> **What to produce**: Could you please find each line in the records that contains the word "para" and copy it?
Start of Material provided
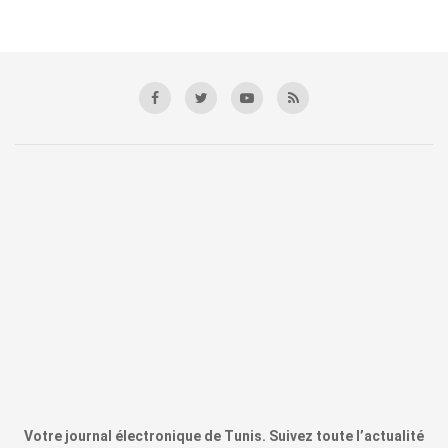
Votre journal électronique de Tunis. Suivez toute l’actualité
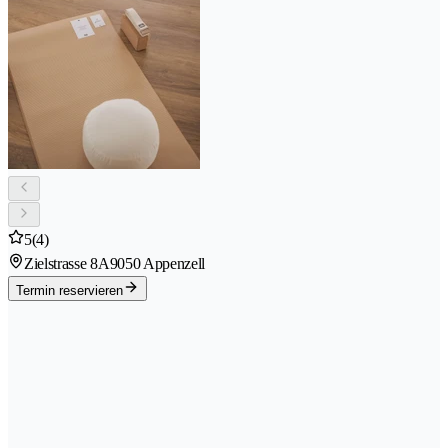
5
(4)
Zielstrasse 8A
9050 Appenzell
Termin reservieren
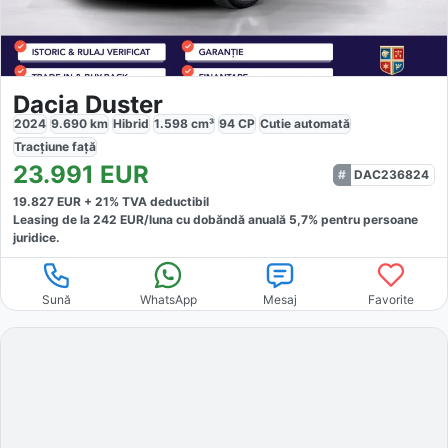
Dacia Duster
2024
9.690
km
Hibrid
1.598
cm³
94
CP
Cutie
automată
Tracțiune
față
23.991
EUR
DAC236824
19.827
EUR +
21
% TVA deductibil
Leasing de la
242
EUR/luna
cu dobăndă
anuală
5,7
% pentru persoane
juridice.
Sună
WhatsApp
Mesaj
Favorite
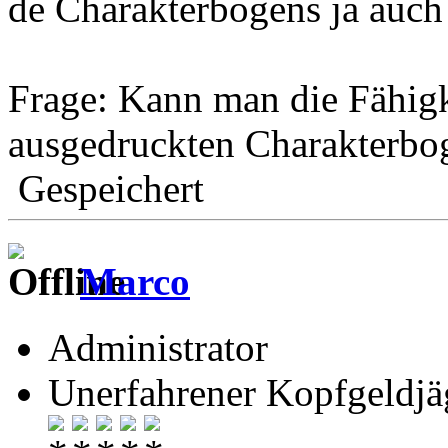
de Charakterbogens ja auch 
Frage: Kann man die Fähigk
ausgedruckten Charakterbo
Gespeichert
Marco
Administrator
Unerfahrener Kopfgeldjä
End of Material provided
Start of Material provided
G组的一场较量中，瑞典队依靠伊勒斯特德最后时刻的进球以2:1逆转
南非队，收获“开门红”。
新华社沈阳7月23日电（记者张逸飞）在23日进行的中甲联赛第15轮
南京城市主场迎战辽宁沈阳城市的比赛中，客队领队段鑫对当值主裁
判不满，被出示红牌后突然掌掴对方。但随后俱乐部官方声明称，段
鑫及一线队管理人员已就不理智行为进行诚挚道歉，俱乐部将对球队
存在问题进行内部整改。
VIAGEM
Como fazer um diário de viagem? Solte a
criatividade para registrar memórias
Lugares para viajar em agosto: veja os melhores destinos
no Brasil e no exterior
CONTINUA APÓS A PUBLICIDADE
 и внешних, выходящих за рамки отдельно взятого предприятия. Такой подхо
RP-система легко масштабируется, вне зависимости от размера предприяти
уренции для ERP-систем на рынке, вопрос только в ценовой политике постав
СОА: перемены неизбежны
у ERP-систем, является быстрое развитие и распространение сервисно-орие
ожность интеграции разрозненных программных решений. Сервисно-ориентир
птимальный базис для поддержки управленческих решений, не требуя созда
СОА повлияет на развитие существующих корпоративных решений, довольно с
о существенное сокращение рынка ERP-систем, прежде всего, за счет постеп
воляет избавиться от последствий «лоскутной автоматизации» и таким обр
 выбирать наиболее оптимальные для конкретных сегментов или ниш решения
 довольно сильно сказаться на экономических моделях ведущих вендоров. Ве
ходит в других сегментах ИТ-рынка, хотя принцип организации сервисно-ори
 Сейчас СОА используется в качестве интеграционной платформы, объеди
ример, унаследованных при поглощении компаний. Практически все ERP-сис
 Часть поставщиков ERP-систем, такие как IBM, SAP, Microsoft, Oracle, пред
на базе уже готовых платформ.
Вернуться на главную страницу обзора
End of Material provided
> **Solved problem**:
criatividade para registrar memórias
Lugares para viajar em agosto: veja os melhores destinos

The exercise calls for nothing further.